Baloosh s'interroge - est-il acceptable de s'en prendre aux femmes et aux enfants ?- avant de citer le Coran: «Combattez-les comme ils vous combattent.» Il poursuit en citant Oussama Ben Laden (dont d'autres groupes rebelles ont ouvertement fait l'éloge ).
"Nous tuerons leurs femmes et enfants - comme cheikh Oussama Ben Laden dit -" jusqu'à ce qu'ils cessent de tuer nos femmes et enfants », déclare-t-il.
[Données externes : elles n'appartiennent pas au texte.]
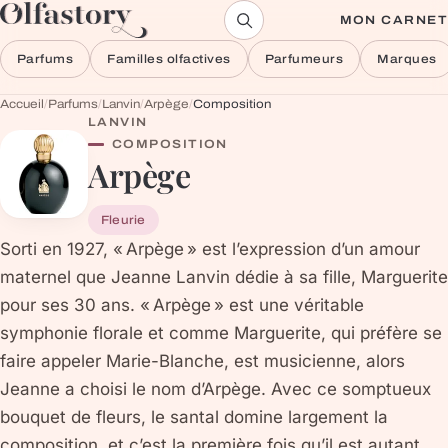
Aller au contenu
MON CARNET
Parfums
Familles olfactives
Parfumeurs
Marques
Accueil
/
Parfums
/
Lanvin
/
Arpège
/
Composition
LANVIN
COMPOSITION
Arpège
Fleurie
Sorti en 1927, « Arpège » est l’expression d’un amour
maternel que Jeanne Lanvin dédie à sa fille, Marguerite
pour ses 30 ans. « Arpège » est une véritable
symphonie florale et comme Marguerite, qui préfère se
faire appeler Marie-Blanche, est musicienne, alors
Jeanne a choisi le nom d’Arpège. Avec ce somptueux
bouquet de fleurs, le santal domine largement la
composition, et c’est la première fois qu’il est autant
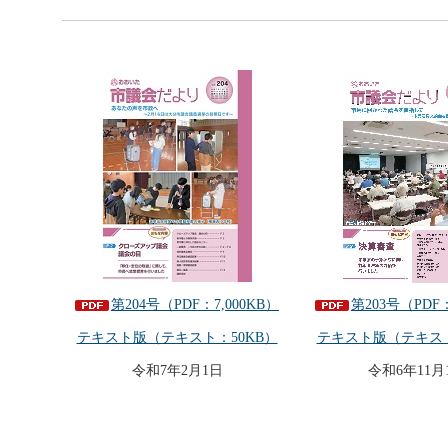
第204号（PDF：7,000KB）
第203号（PDF：
テキスト版（テキスト：50KB）
テキスト版（テキスト
令和7年2月1日
令和6年11月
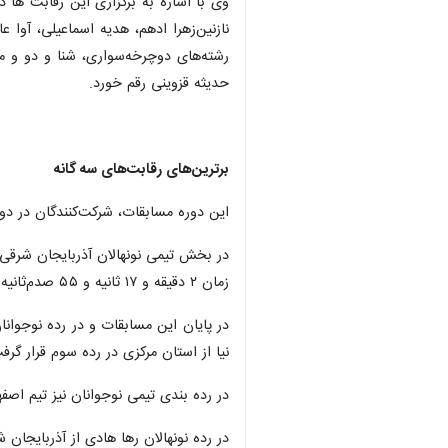
نازنین‌زهرا ادهم، هدیه اسماعیلی، آوا
رشته‌های دوچرخه‌سواری، شنا و دو و 
حدیثه قزوینی رقم خورد.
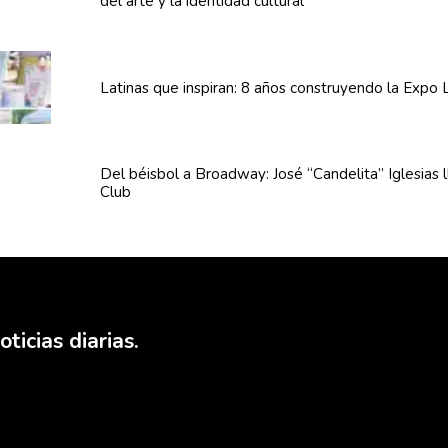
del arte y la identidad cultural
Latinas que inspiran: 8 años
construyendo
la Expo 
Del béisbol a Broadway: José
“Candelita”
Iglesias 
Club
ticias diarias.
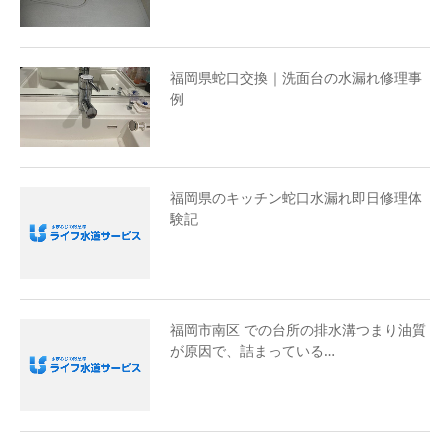
福岡県蛇口交換｜洗面台の水漏れ修理事
例
福岡県のキッチン蛇口水漏れ即日修理体
験記
福岡市南区 での台所の排水溝つまり油質
が原因で、詰まっている…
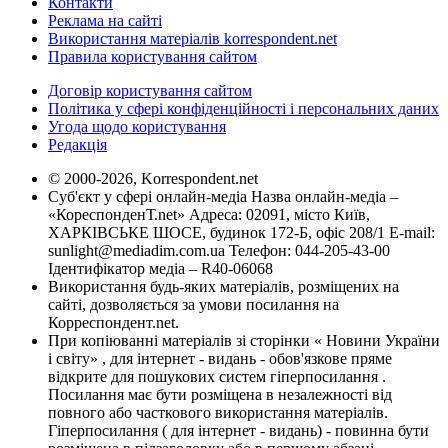
Контакти
Реклама на сайті
Використання матеріалів korrespondent.net
Правила користування сайтом
Договір користування сайтом
Політика у сфері конфіденційності і персональних даних
Угода щодо користування
Редакція
© 2000-2026, Korrespondent.net
Суб'єкт у сфері онлайн-медіа Назва онлайн-медіа –
«КореспонденТ.net» Адреса: 02091, місто Київ,
ХАРКІВСЬКЕ ШОСЕ, будинок 172-Б, офіс 208/1 E-mail:
sunlight@mediadim.com.ua
Телефон: 044-205-43-00
Ідентифікатор медіа – R40-06068
Використання будь-яких матеріалів, розміщених на
сайті, дозволяється за умови посилання на
Корреспондент.net.
При копіюванні матеріалів зі сторінки « Новини України
і світу» , для інтернет - видань - обов'язкове пряме
відкрите для пошукових систем гіперпосилання .
Посилання має бути розміщена в незалежності від
повного або часткового використання матеріалів.
Гіперпосилання ( для інтернет - видань) - повинна бути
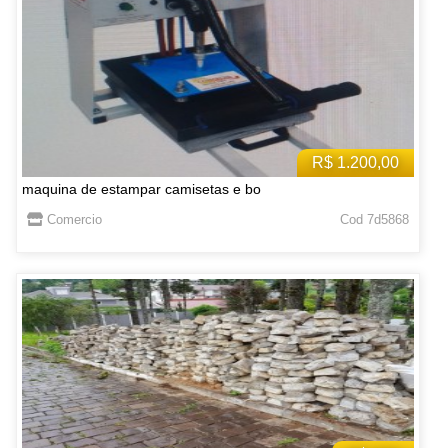
R$ 1.200,00
maquina de estampar camisetas e bo
Comercio
Cod 7d5868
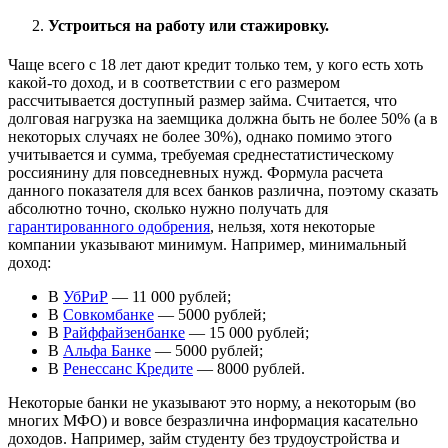
Устроиться на работу или стажировку.
Чаще всего с 18 лет дают кредит только тем, у кого есть хоть
какой-то доход, и в соответствии с его размером
рассчитывается доступный размер займа. Считается, что
долговая нагрузка на заемщика должна быть не более 50% (а в
некоторых случаях не более 30%), однако помимо этого
учитывается и сумма, требуемая среднестатистическому
россиянину для повседневных нужд. Формула расчета
данного показателя для всех банков различна, поэтому сказать
абсолютно точно, сколько нужно получать для
гарантированного одобрения
, нельзя, хотя некоторые
компании указывают минимум. Например, минимальный
доход:
В
УбРиР
— 11 000 рублей;
В
Совкомбанке
— 5000 рублей;
В
Райффайзенбанке
— 15 000 рублей;
В
Альфа Банке
— 5000 рублей;
В
Ренессанс Кредите
— 8000 рублей.
Некоторые банки не указывают это норму, а некоторым (во
многих МФО) и вовсе безразлична информация касательно
доходов. Например, займ студенту без трудоустройства и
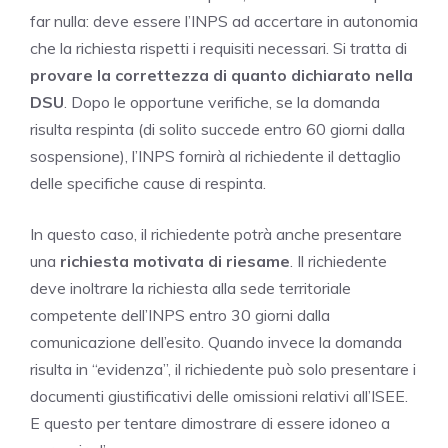
far nulla: deve essere l’INPS ad accertare in autonomia
che la richiesta rispetti i requisiti necessari. Si tratta di
provare la correttezza di quanto dichiarato nella
DSU
. Dopo le opportune verifiche, se la domanda
risulta respinta (di solito succede entro 60 giorni dalla
sospensione), l’INPS fornirà al richiedente il dettaglio
delle specifiche cause di respinta.
In questo caso, il richiedente potrà anche presentare
una
richiesta motivata di riesame
. Il richiedente
deve inoltrare la richiesta alla sede territoriale
competente dell’INPS entro 30 giorni dalla
comunicazione dell’esito. Quando invece la domanda
risulta in “evidenza”, il richiedente può solo presentare i
documenti giustificativi delle omissioni relativi all’ISEE.
E questo per tentare dimostrare di essere idoneo a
Baloosh parle de l'armée syrienne qui approche de la zone où se trouve son groupe rebelle, avant de déclarer: «Nous avons donc considéré que cette arme était très puissante et efficace pour les repousser, nous avons annoncé que s'ils continuaient d'approcher, tout serait permis."
Ce film ajoute à la masse croissante de documents qui laissent penser que les rebelles soutenus par les Etats-Unis possèdent et ont utilisé des armes chimiques à plus d'une occasion, bien que ces rapports ont été habituellement minimisés par les médias dominants.
Par ailleurs, la Russie a annoncé qu'elle avait rédigé un rapport de 100 pages montrant que les rebelles "étaient derrière une attaque meurtrière au gaz sarin dans une banlieue d'Alep au début de cette année."
Carla Del Ponte , a déclaré à la télévision suisse qu'il existait "des soupçons importants, mais pas encore la preuve irréfutable" de la responsabilité des rebelles dans ces atrocités.
La semaine dernière , des rebelles syriens de la banlieue de Damas avaient admis à un journaliste qu'ils étaient responsables de l'utilisation d'armes chimiques du mois dernier, révélant que les victimes étaient le résultat d'un accident causé par une mauvaise manipulation d'armes chimiques fournies par l'Arabie saoudite. Malgré que le journaliste qui a reçu ces aveux, Dale Gavlak, soit correspondant de la BBC, ces informations n'ont quasiment pas été relayées.